[Start of Attachment]

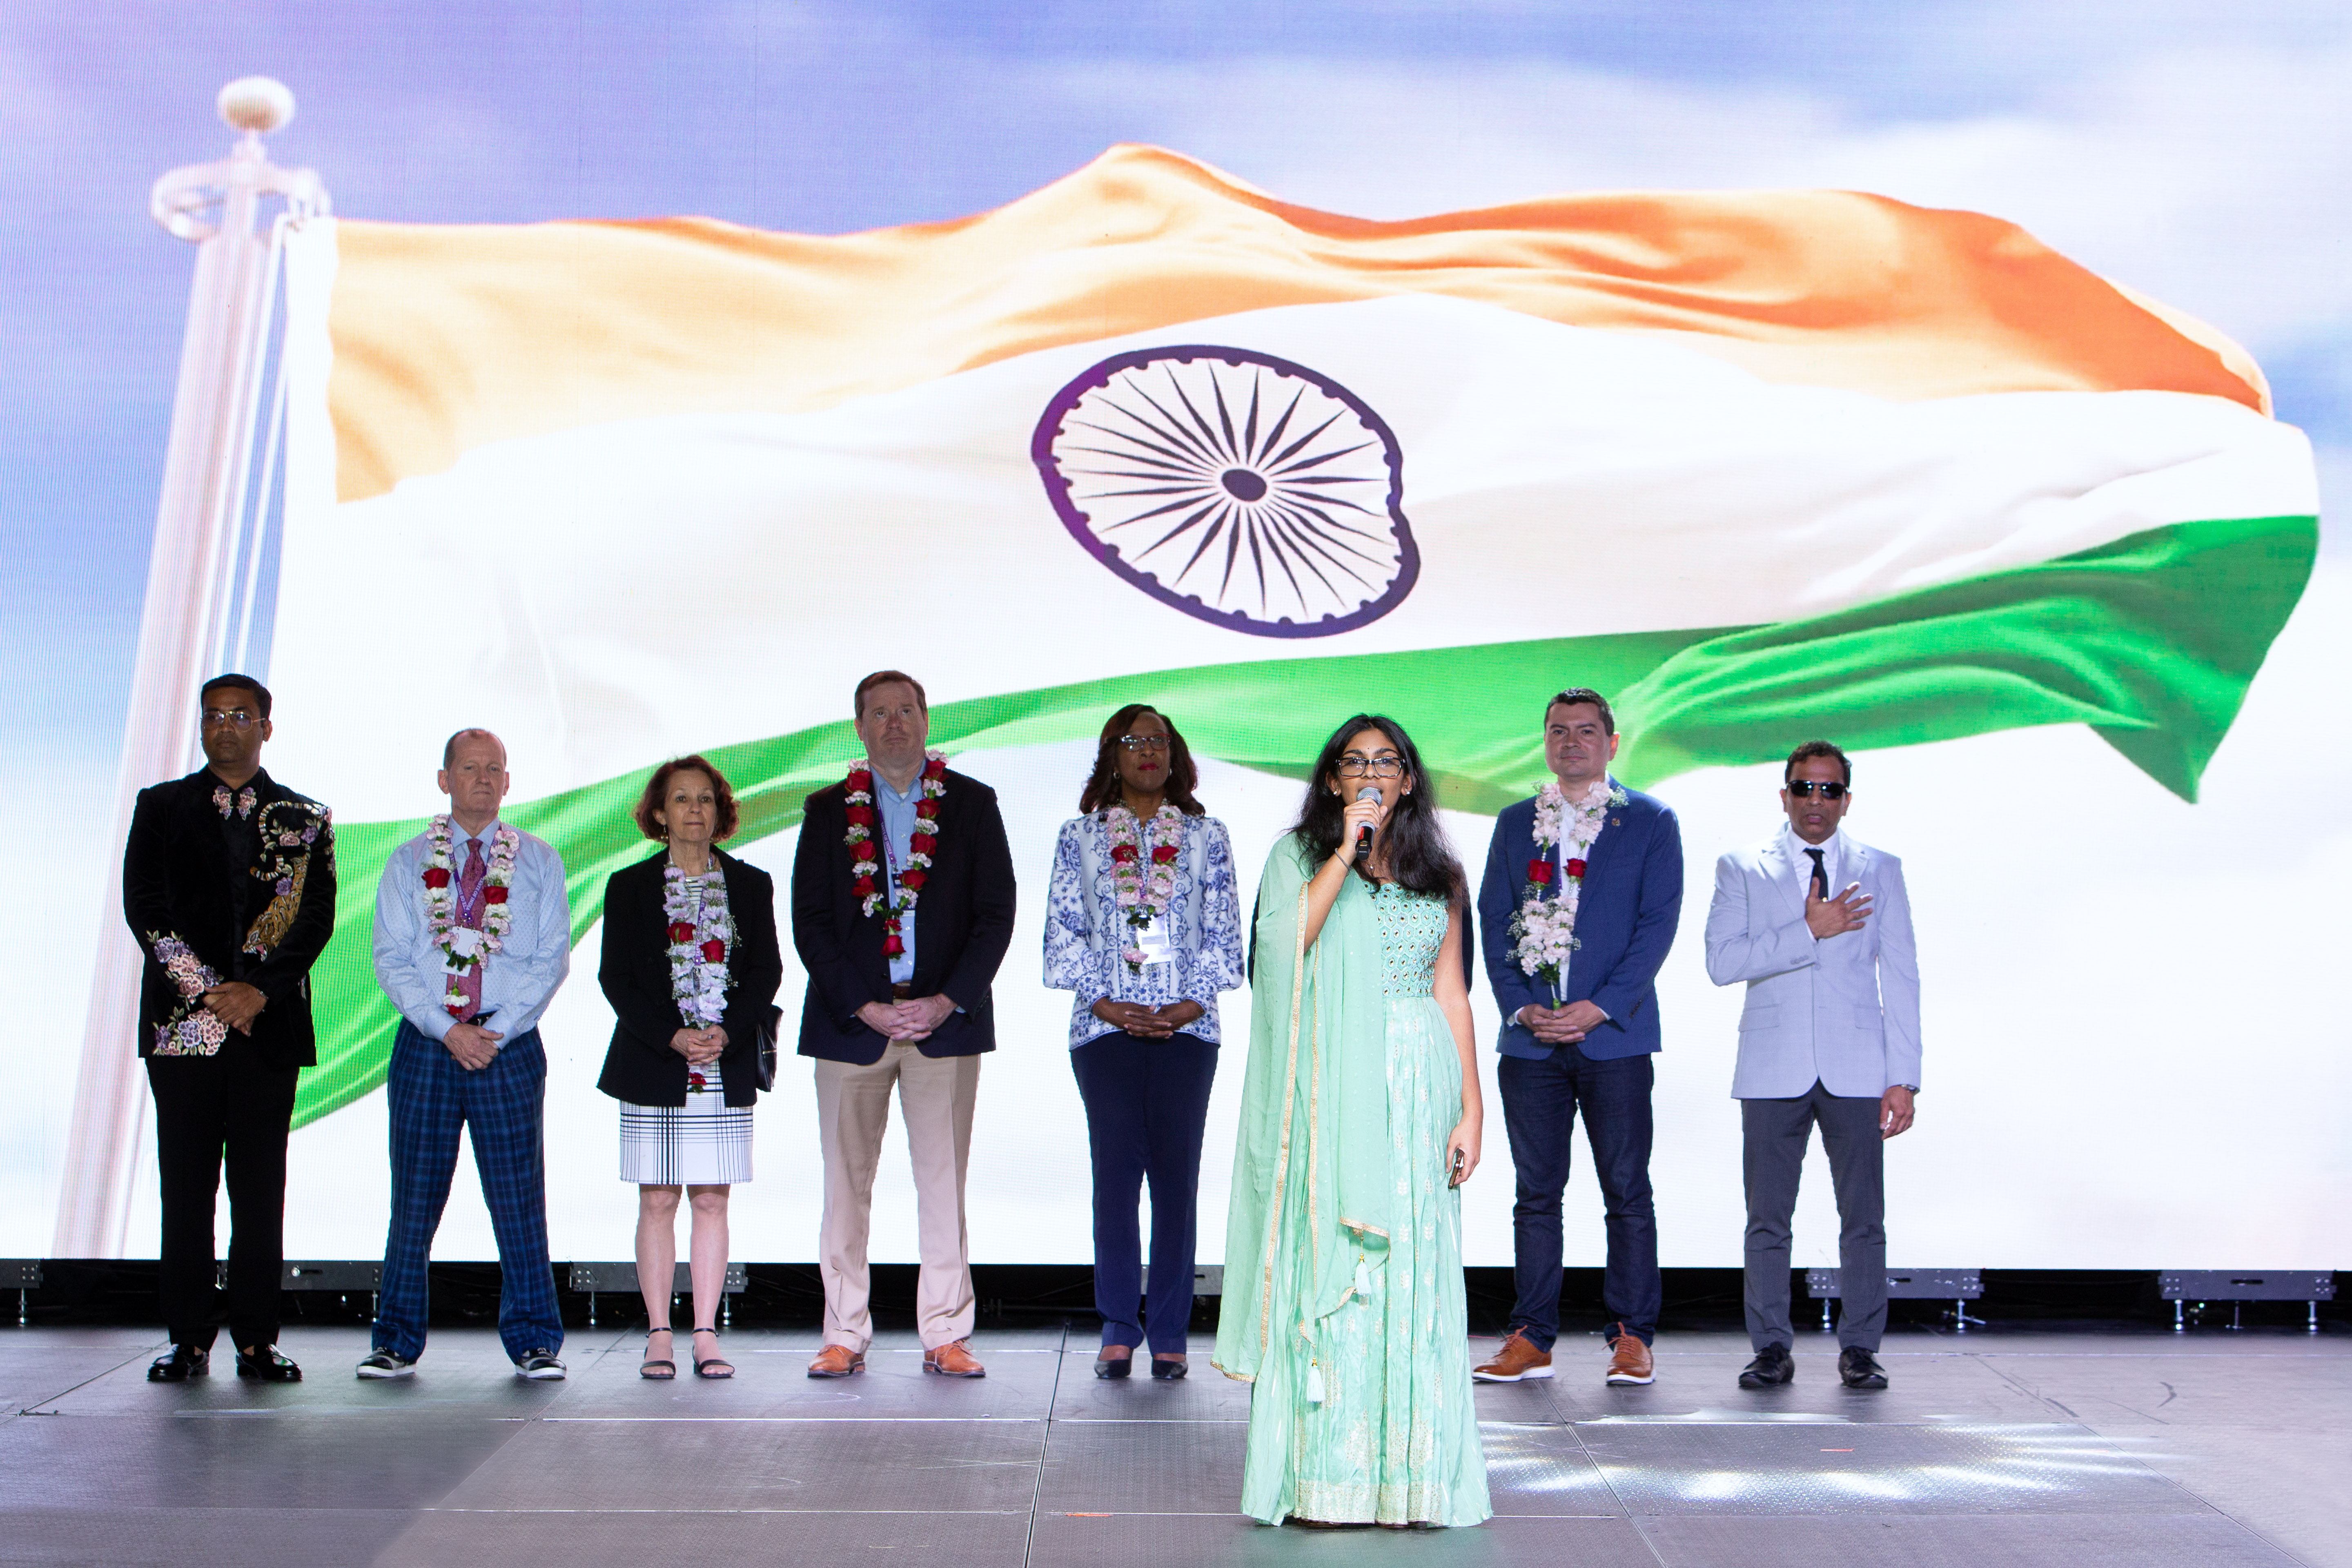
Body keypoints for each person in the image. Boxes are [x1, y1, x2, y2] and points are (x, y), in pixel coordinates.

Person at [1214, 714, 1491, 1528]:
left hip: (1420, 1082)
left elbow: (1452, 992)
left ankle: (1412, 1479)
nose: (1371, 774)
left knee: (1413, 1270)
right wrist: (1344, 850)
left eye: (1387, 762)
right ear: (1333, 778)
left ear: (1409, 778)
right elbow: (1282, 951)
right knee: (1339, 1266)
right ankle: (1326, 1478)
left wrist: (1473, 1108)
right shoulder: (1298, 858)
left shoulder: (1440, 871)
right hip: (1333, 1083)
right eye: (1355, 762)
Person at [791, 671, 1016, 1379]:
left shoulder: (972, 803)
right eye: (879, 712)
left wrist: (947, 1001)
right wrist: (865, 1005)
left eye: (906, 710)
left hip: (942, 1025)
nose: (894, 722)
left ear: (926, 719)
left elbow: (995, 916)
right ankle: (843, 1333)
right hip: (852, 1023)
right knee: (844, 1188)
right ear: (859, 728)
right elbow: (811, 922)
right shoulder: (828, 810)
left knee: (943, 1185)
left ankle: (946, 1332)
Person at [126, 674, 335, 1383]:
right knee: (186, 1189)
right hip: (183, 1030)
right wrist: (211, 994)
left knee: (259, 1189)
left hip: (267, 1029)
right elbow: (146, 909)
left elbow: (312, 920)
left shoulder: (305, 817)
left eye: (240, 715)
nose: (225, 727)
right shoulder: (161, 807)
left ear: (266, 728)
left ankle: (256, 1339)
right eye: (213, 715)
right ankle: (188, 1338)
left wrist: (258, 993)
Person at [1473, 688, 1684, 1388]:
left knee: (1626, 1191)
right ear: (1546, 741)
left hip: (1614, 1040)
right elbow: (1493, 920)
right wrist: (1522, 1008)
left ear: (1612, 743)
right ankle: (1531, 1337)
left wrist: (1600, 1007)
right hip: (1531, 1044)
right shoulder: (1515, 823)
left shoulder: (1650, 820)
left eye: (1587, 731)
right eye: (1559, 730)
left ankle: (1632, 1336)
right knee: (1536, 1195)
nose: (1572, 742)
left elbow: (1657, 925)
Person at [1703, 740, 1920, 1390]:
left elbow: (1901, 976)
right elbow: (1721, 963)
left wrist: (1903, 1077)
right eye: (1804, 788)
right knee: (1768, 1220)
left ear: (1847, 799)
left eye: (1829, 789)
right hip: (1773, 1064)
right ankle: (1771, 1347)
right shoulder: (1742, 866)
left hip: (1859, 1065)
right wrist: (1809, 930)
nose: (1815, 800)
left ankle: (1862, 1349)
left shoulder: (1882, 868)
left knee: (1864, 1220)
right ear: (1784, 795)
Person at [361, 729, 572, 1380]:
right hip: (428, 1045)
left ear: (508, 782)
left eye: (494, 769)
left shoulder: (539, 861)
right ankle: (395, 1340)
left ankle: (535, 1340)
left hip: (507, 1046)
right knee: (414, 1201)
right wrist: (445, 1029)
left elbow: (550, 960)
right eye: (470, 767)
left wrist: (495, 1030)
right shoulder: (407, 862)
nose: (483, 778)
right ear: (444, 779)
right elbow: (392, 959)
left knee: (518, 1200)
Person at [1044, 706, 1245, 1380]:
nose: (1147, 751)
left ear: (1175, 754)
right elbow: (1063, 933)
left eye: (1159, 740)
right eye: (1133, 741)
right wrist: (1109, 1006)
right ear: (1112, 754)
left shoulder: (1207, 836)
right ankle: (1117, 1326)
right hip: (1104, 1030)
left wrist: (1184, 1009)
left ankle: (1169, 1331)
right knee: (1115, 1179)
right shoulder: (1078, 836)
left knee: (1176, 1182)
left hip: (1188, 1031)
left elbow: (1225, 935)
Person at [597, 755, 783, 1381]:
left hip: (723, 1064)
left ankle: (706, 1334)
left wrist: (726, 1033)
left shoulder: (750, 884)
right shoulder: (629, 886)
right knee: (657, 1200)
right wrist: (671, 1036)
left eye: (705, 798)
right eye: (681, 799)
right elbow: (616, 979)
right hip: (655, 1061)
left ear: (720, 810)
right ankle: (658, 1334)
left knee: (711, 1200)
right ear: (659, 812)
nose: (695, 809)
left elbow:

[End of Attachment]

◆ Prompt: Restate the data word for word while omitting each picture.

◆ Solution to this exercise:
Body keypoints for each person in the image. Boxes are [x1, y1, x2, y2] and points are (x, y), in pixel coordinates.

Person at [1214, 714, 1491, 1528]:
left hip: (1420, 1082)
left elbow: (1452, 992)
left ankle: (1412, 1479)
nose: (1371, 774)
left knee: (1413, 1270)
right wrist: (1344, 850)
left eye: (1387, 762)
right ear: (1333, 778)
left ear: (1409, 778)
right elbow: (1282, 951)
right knee: (1339, 1266)
right ankle: (1326, 1478)
left wrist: (1473, 1108)
right shoulder: (1298, 858)
left shoulder: (1440, 871)
right hip: (1333, 1083)
right eye: (1355, 762)
Person at [791, 671, 1016, 1379]:
left shoulder: (972, 803)
right eye: (879, 712)
left wrist: (947, 1001)
right wrist: (865, 1005)
left eye: (906, 710)
left hip: (942, 1025)
nose: (894, 722)
left ear: (926, 719)
left elbow: (995, 916)
right ankle: (843, 1333)
right hip: (852, 1023)
right knee: (844, 1188)
right ear: (859, 728)
right elbow: (811, 922)
right shoulder: (828, 810)
left knee: (943, 1185)
left ankle: (946, 1332)
Person at [126, 674, 335, 1383]:
right knee: (186, 1189)
right hip: (183, 1030)
right wrist: (211, 994)
left knee: (259, 1189)
left hip: (267, 1029)
right elbow: (146, 909)
left elbow: (312, 920)
left shoulder: (305, 817)
left eye: (240, 715)
nose: (225, 727)
right shoulder: (161, 807)
left ear: (266, 728)
left ankle: (256, 1339)
right eye: (213, 715)
right ankle: (188, 1338)
left wrist: (258, 993)
Person at [1473, 688, 1684, 1388]:
left knee: (1626, 1191)
right ear: (1546, 741)
left hip: (1614, 1040)
right elbow: (1493, 920)
right wrist: (1522, 1008)
left ear: (1612, 743)
right ankle: (1531, 1337)
left wrist: (1600, 1007)
right hip: (1531, 1044)
right shoulder: (1515, 823)
left shoulder: (1650, 820)
left eye: (1587, 731)
right eye: (1559, 730)
left ankle: (1632, 1336)
right knee: (1536, 1195)
nose: (1572, 742)
left elbow: (1657, 925)
Person at [1703, 740, 1920, 1390]:
left elbow: (1901, 976)
right elbow: (1721, 963)
left wrist: (1903, 1077)
right eye: (1804, 788)
right knee: (1768, 1220)
left ear: (1847, 799)
left eye: (1829, 789)
right hip: (1773, 1064)
right ankle: (1771, 1347)
right shoulder: (1742, 866)
left hip: (1859, 1065)
right wrist: (1809, 930)
nose: (1815, 800)
left ankle: (1862, 1349)
left shoulder: (1882, 868)
left knee: (1864, 1220)
right ear: (1784, 795)
Person at [361, 729, 572, 1380]:
right hip: (428, 1045)
left ear: (508, 782)
left eye: (494, 769)
left shoulder: (539, 861)
right ankle: (395, 1340)
left ankle: (535, 1340)
left hip: (507, 1046)
right knee: (414, 1201)
right wrist: (445, 1029)
left elbow: (550, 960)
right eye: (470, 767)
left wrist: (495, 1030)
right shoulder: (407, 862)
nose: (483, 778)
right ear: (444, 779)
right elbow: (392, 959)
left knee: (518, 1200)
Person at [1044, 706, 1245, 1380]:
nose: (1147, 751)
left ear: (1175, 754)
right elbow: (1063, 933)
left eye: (1159, 740)
right eye: (1133, 741)
right wrist: (1109, 1006)
right ear: (1112, 754)
left shoulder: (1207, 836)
right ankle: (1117, 1326)
right hip: (1104, 1030)
left wrist: (1184, 1009)
left ankle: (1169, 1331)
right knee: (1115, 1179)
right shoulder: (1078, 836)
left knee: (1176, 1182)
left hip: (1188, 1031)
left elbow: (1225, 935)
Person at [597, 755, 783, 1381]:
left hip: (723, 1064)
left ankle: (706, 1334)
left wrist: (726, 1033)
left shoulder: (750, 884)
right shoulder: (629, 886)
right knee: (657, 1200)
right wrist: (671, 1036)
left eye: (705, 798)
right eye: (681, 799)
right elbow: (616, 979)
right hip: (655, 1061)
left ear: (720, 810)
right ankle: (658, 1334)
left knee: (711, 1200)
right ear: (659, 812)
nose: (695, 809)
left elbow:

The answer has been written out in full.